▼
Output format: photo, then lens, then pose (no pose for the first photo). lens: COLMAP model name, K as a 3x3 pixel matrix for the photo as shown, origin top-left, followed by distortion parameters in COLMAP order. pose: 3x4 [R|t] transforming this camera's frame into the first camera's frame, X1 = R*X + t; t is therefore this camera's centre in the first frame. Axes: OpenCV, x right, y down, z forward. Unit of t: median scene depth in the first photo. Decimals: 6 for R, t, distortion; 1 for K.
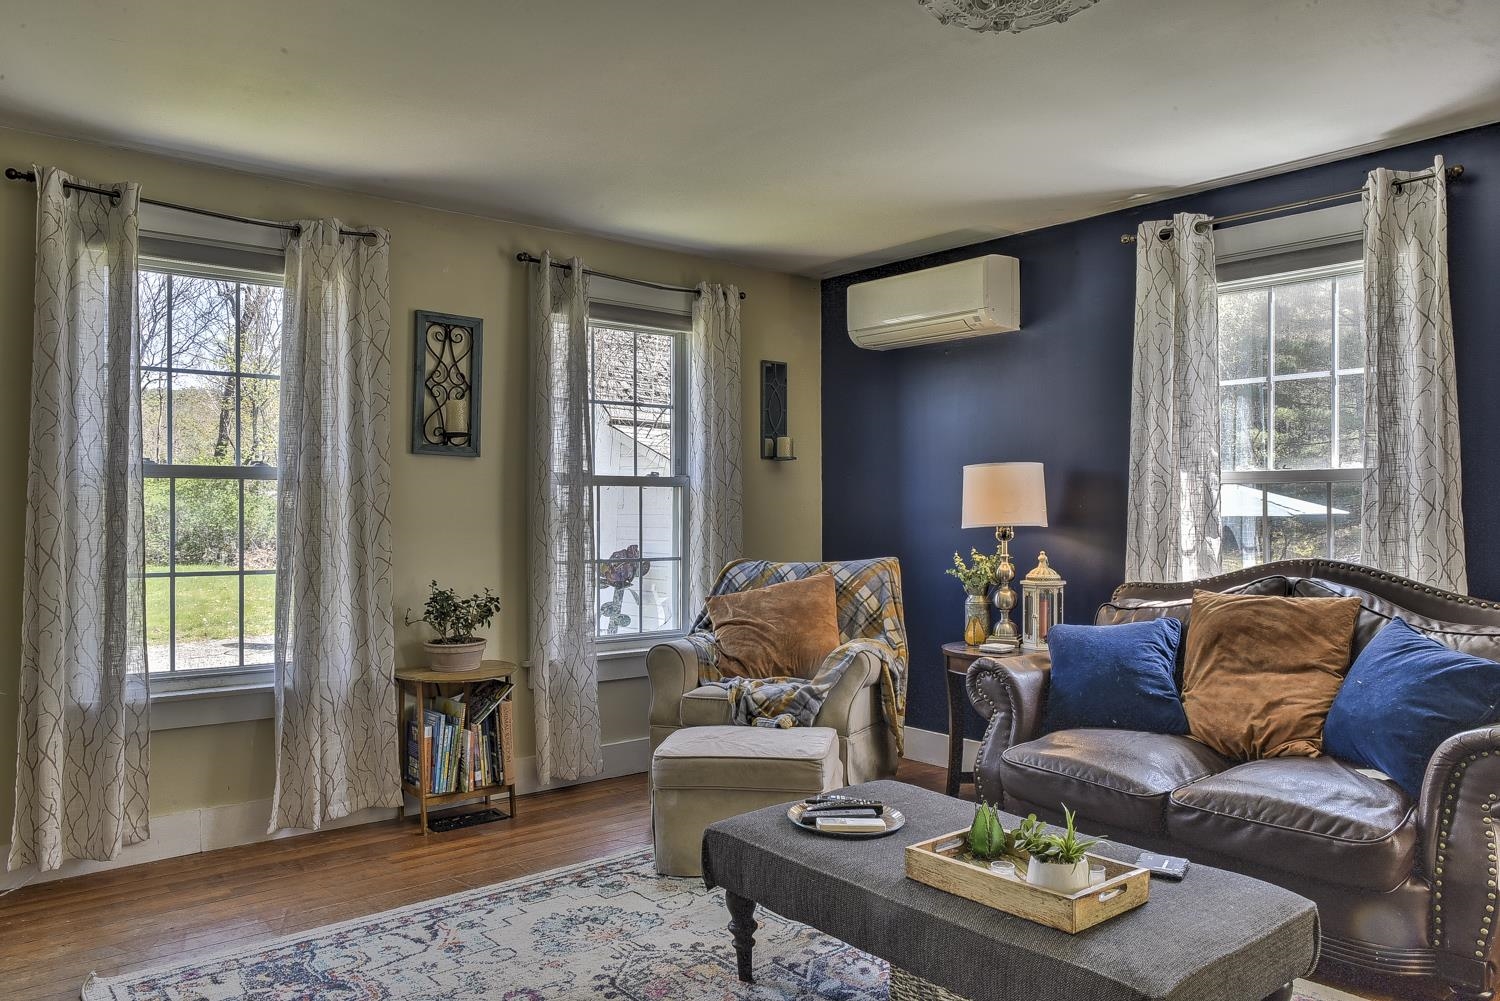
lens RADIAL K [[1073.1, 0, 742.7], [0, 1073.1, 505.2], [0, 0, 1]] dist [-0.020571, -0.003495]
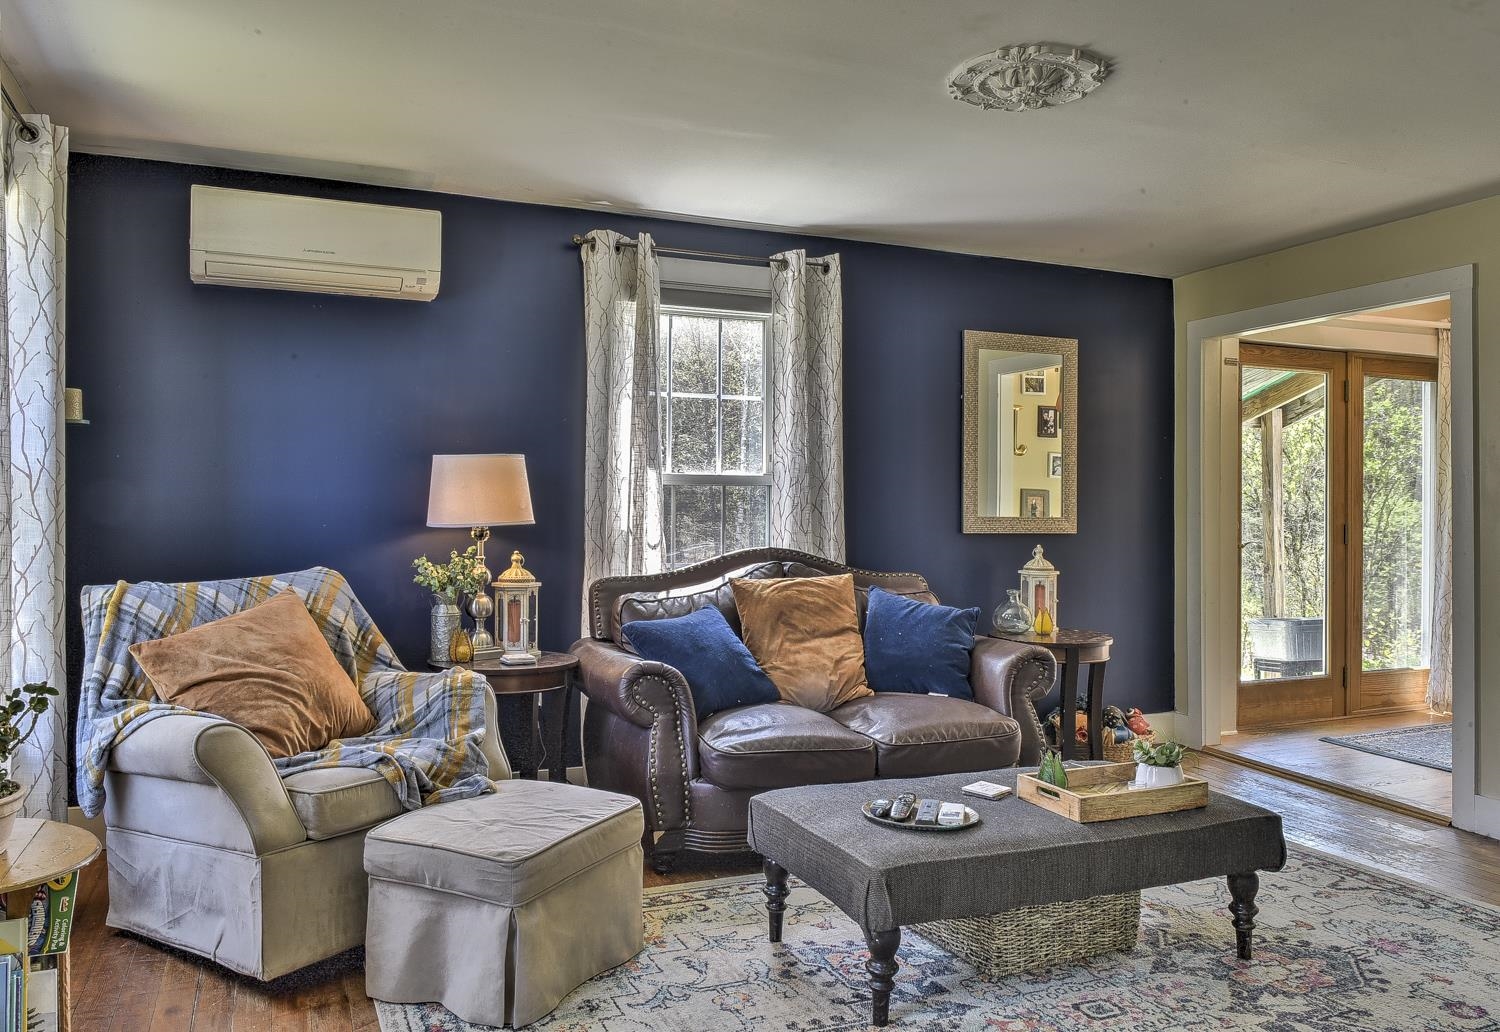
lens RADIAL K [[1105.9, 0, 749.7], [0, 1105.9, 511.0], [0, 0, 1]] dist [-0.012027, -0.001189]
pose [[0.293582, -0.002331, 0.955931, -0.606525], [-0.012198, 0.999906, 0.006185, -0.000107], [-0.955856, -0.013476, 0.293526, 0.545205]]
▲
• **WHAT THE TASK ASKS**
The material should be returned verbatim, with all images omitted.

• **FINAL ANSWER**
Output format: photo, then lens, then pose (no pose for the first photo). lens: COLMAP model name, K as a 3x3 pixel matrix for the photo as shown, origin top-left, followed by distortion parameters in COLMAP order. pose: 3x4 [R|t] transforming this camera's frame into the first camera's frame, X1 = R*X + t; t is therefore this camera's centre in the first frame. Axes: OpenCV, x right, y down, z forward. Unit of t: median scene depth in the first photo. Decimals: 6 for R, t, distortion; 1 for K.
lens RADIAL K [[1073.1, 0, 742.7], [0, 1073.1, 505.2], [0, 0, 1]] dist [-0.020571, -0.003495]
lens RADIAL K [[1105.9, 0, 749.7], [0, 1105.9, 511.0], [0, 0, 1]] dist [-0.012027, -0.001189]
pose [[0.293582, -0.002331, 0.955931, -0.606525], [-0.012198, 0.999906, 0.006185, -0.000107], [-0.955856, -0.013476, 0.293526, 0.545205]]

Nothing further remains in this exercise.